An examination of specific items on the DISCERN demonstrates that some items are not often discussed on the mental health Web sites we examined: risks of treatment, uncertainty about treatment choices, and the risks and benefits of not getting treatment. This could reflect a protreatment bias on mental health Web sites, which in turn may be a result of Web site authors attempting to counter stigmatization and undertreatment of mental disorders. For instance, 60% of those with a mental disorder over a 12 month period failed to receive treatment. 36
Our findings on the use of Web site characteristics—such as the HONCode or commercial status—as a quality indicator contribute to the mixed literature on these signs. The present study found a weak but positive relationship between health information quality and the display of the HONCode. However, other studies have found little support for using the HONCode as a quality indicator.31,37 A small correlation was also uncovered suggesting that noncommercial Web sites tended to score higher on the DISCERN and ADWCC measures. This is consistent with prior research findings that nonprofit organizational Web sites tended to score higher on content quality. 26 However, others have found no relationship between quality of health information and commercial status.30,31,35 Given the mixed research findings on these Web site characteristics, it remains unlikely they alone provide a person with a reliable indicator of a Web site's content quality.
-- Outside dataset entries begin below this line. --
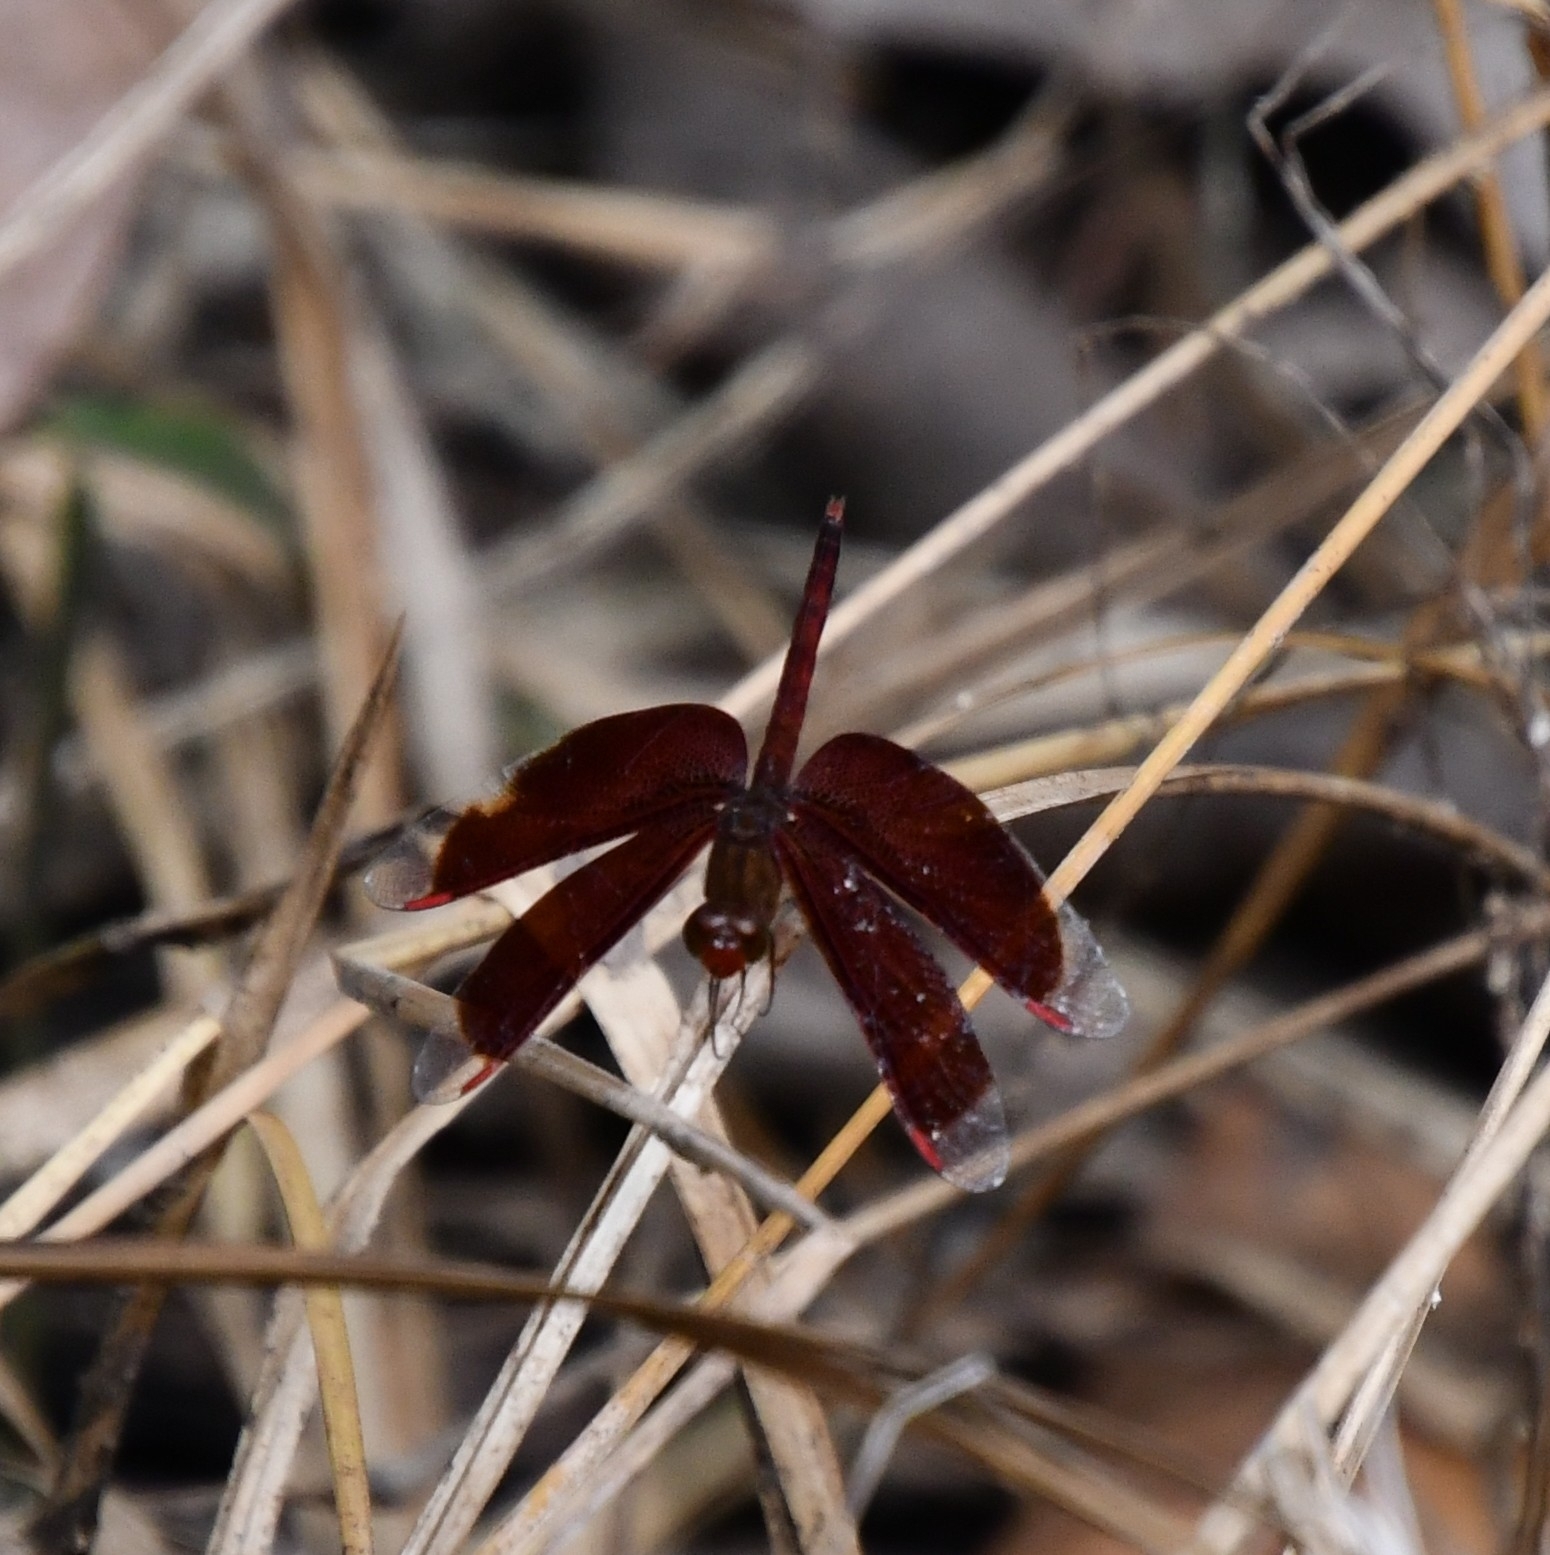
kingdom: Animalia
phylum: Arthropoda
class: Insecta
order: Odonata
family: Libellulidae
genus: Neurothemis
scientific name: Neurothemis fluctuans
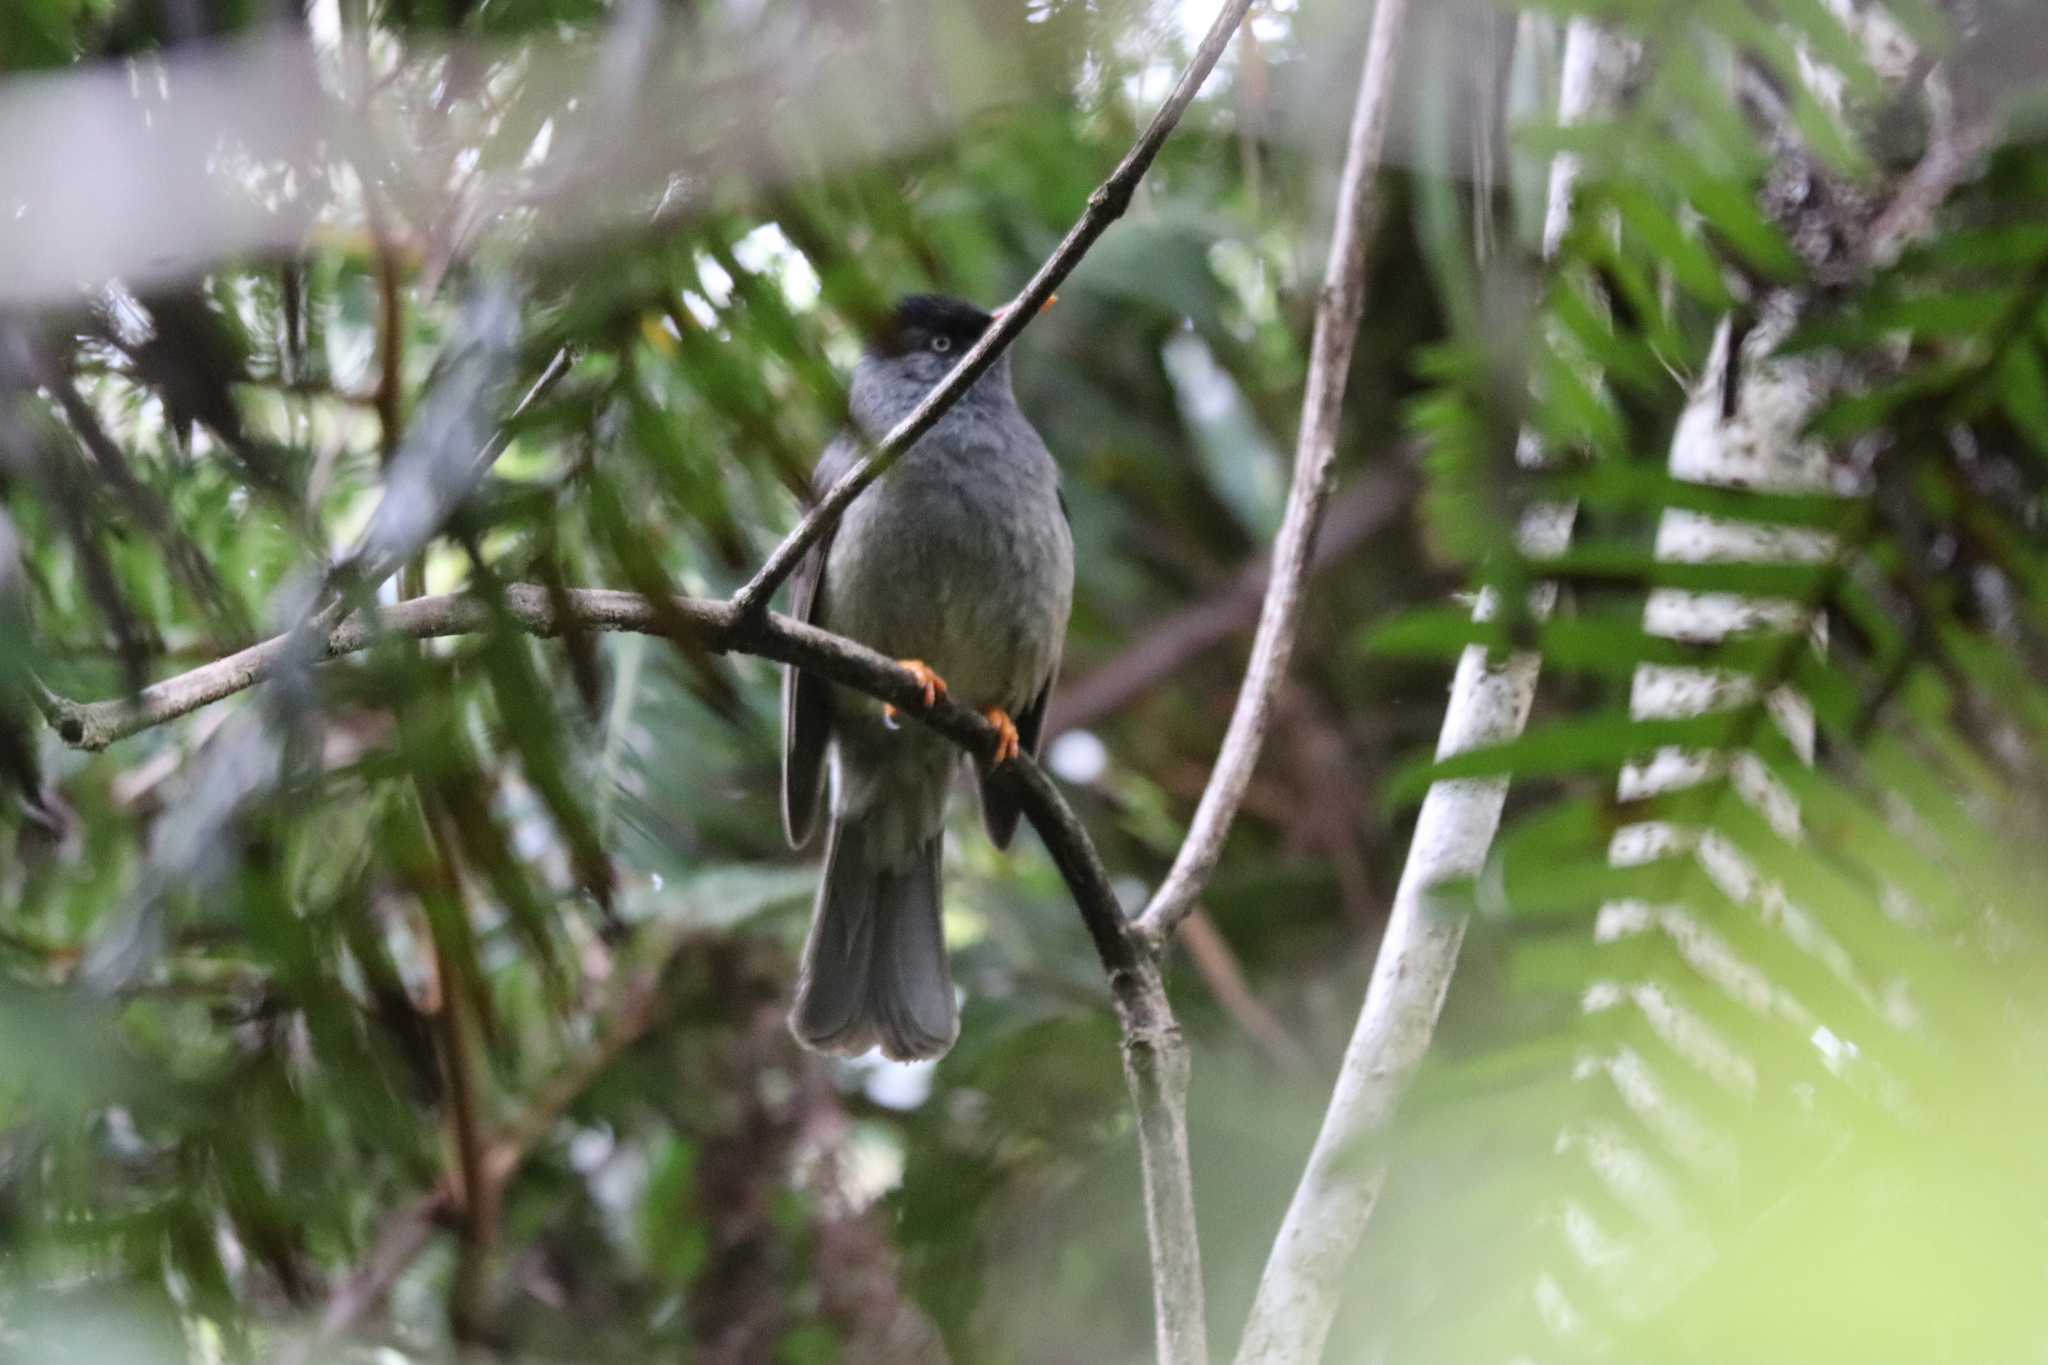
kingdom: Animalia
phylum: Chordata
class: Aves
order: Passeriformes
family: Pycnonotidae
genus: Hypsipetes
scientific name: Hypsipetes borbonicus
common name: Reunion bulbul
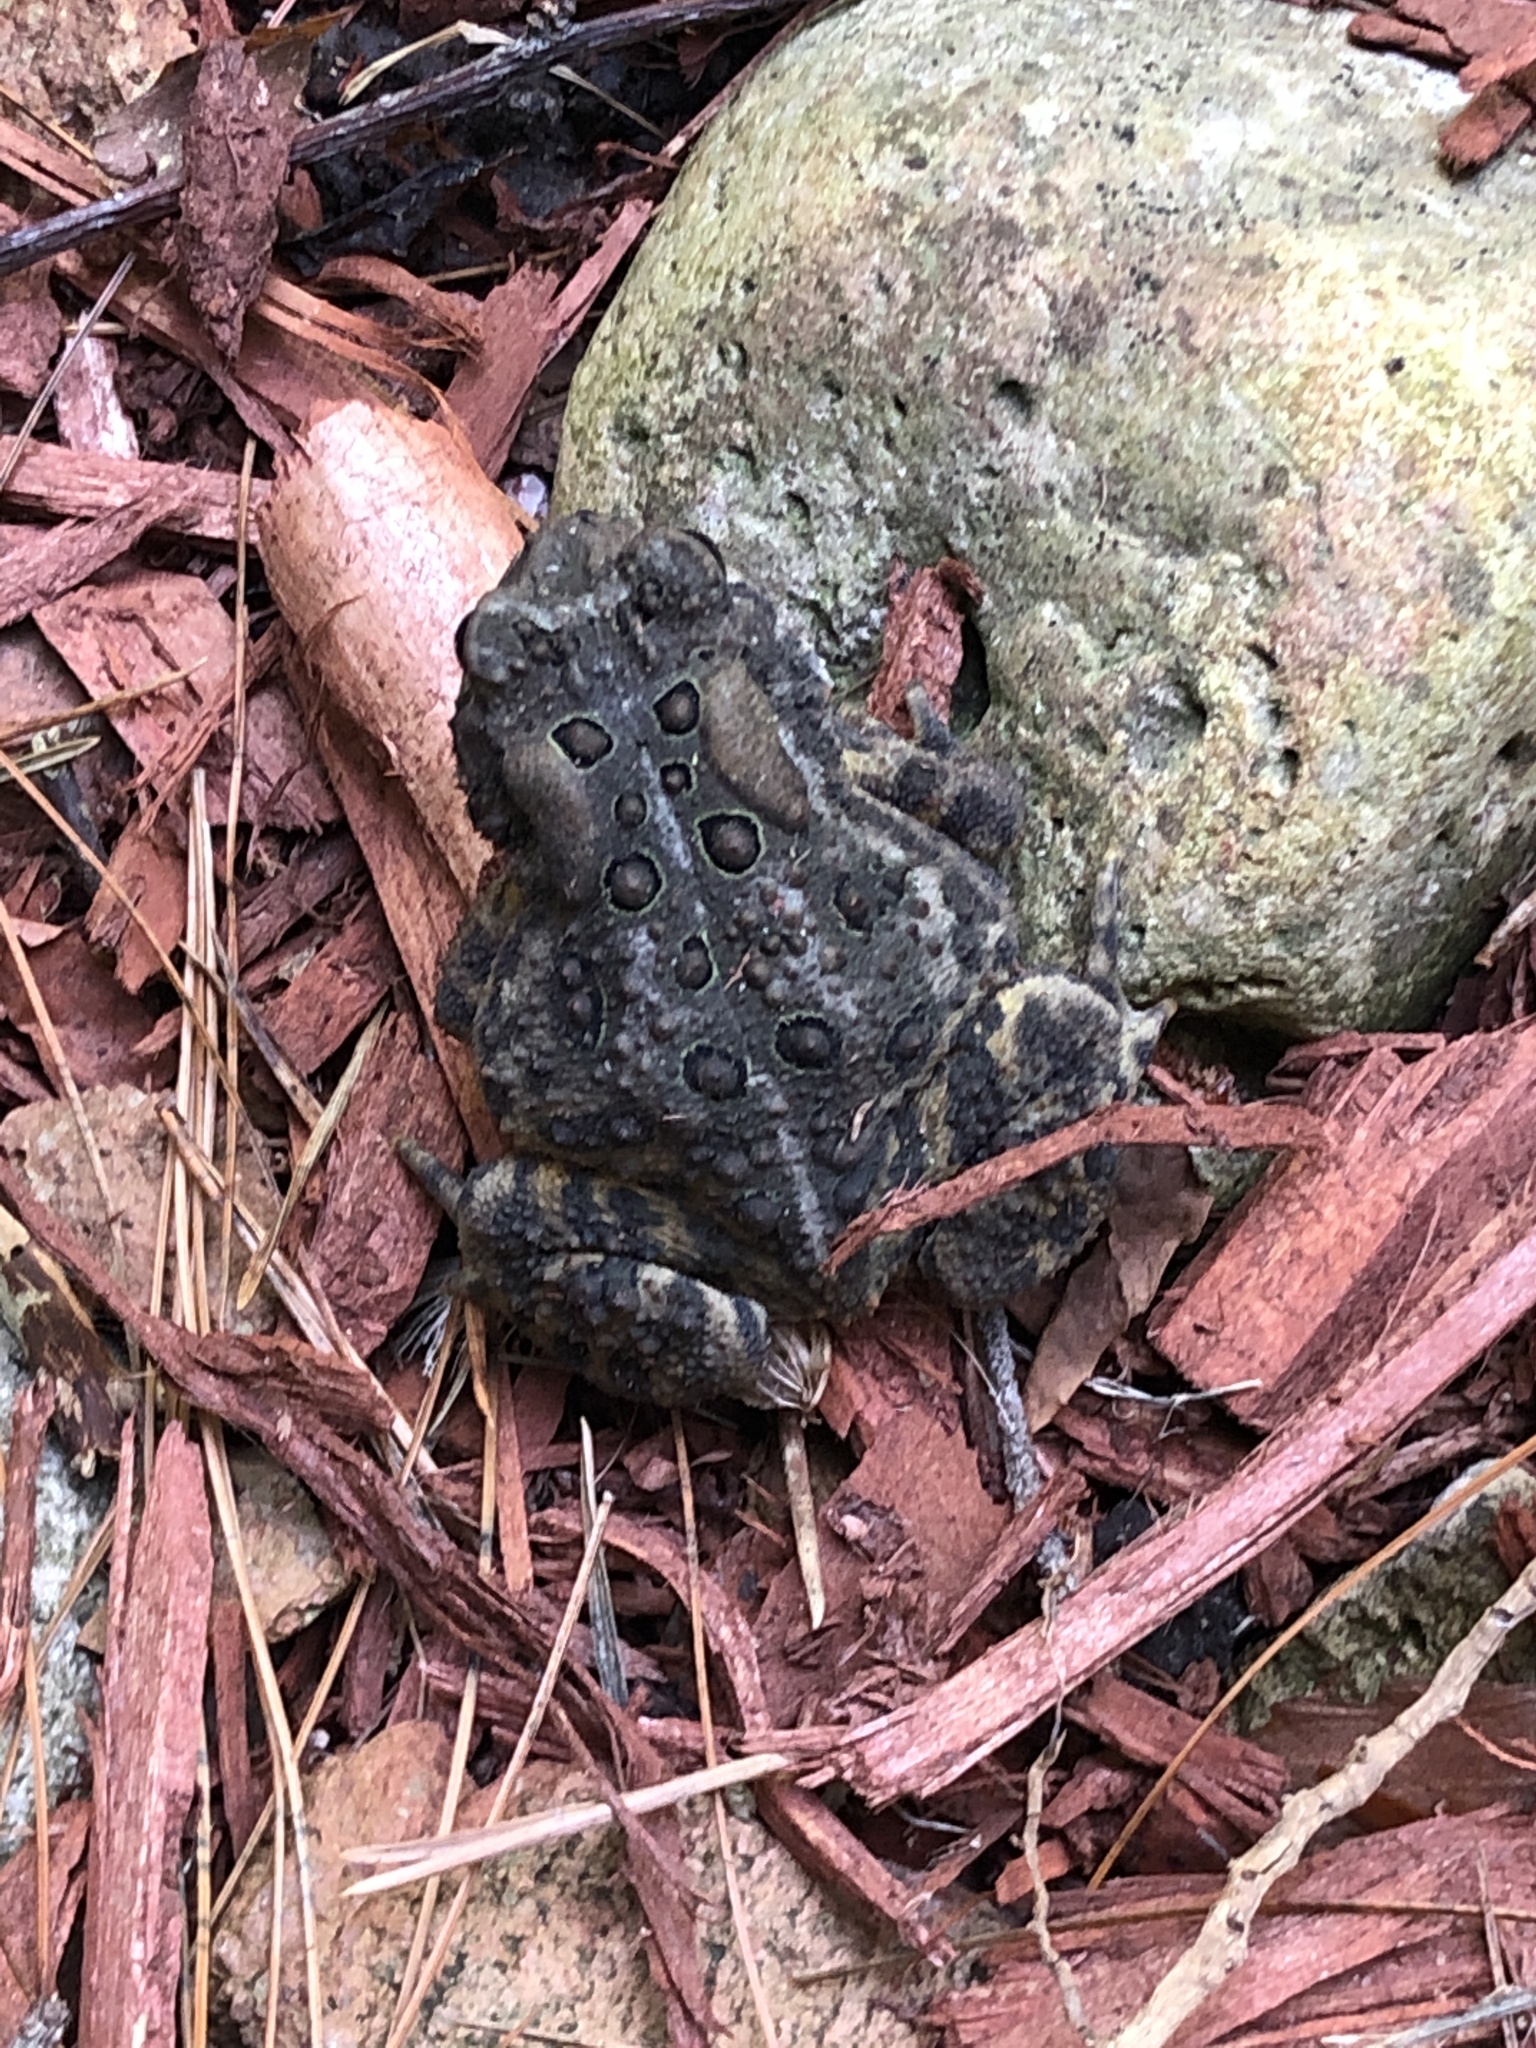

Significantly, readability remains an ongoing concern among mental health Web sites. Results indicate that the presence of a HONCode badge is correlated with a small but significant decrease in reading ease and a similar increase in reading grade level. With an average Flesch Reading Ease score squarely in the “difficult” range of readability and an 11th grade reading level score, most Web sites appear to still struggle with producing mental health content at an 8th grade reading level. This echoes other researchers' findings, suggesting publishers of mental health information would benefit from focusing future efforts on making information more readable at a lower grade level.23,31
The present study has several limitations. Because of the fluid and ever-changing nature of the Internet and search engines' algorithms, the results obtained in this study may be impacted over time. The study does not reflect the variability found with regard to individual search engine choices, methods, and phrases chosen. Although both the DISCERN and ADWCC instruments were designed with inexperienced raters in mind, the findings may nonetheless reflect different scores than if experienced raters were used. Since the readability measures employed do not actually measure reading comprehension, they can only act as a proxy for actual comprehension of mental health material.
This study was designed to assess the quality of mental health Web sites found in common search results using a variety of measures and methods. The overall DISCERN and ADWCC scores demonstrate that most of the mental health terms Internet users commonly search for produce generally good or better quality results. The present study confirms that the use of a single Web site characteristic—such as the display of the HONcode badge or commercial status—is unlikely to be a reliable indicator alone of Web site quality, and that readability remains a challenging issue for mental health Web sites. These findings taken together as a whole suggest that search engines' algorithms for returning relevant, good quality search results can largely be trusted in this specific health content domain.
Footnotes
Author Disclosure Statement
John M. Grohol is the owner and publisher of a mental health Web site, Psych Central, some of whose resources were independently rated in this study. Joseph Slimowicz and Rebecca Granda report no conflicts of interest.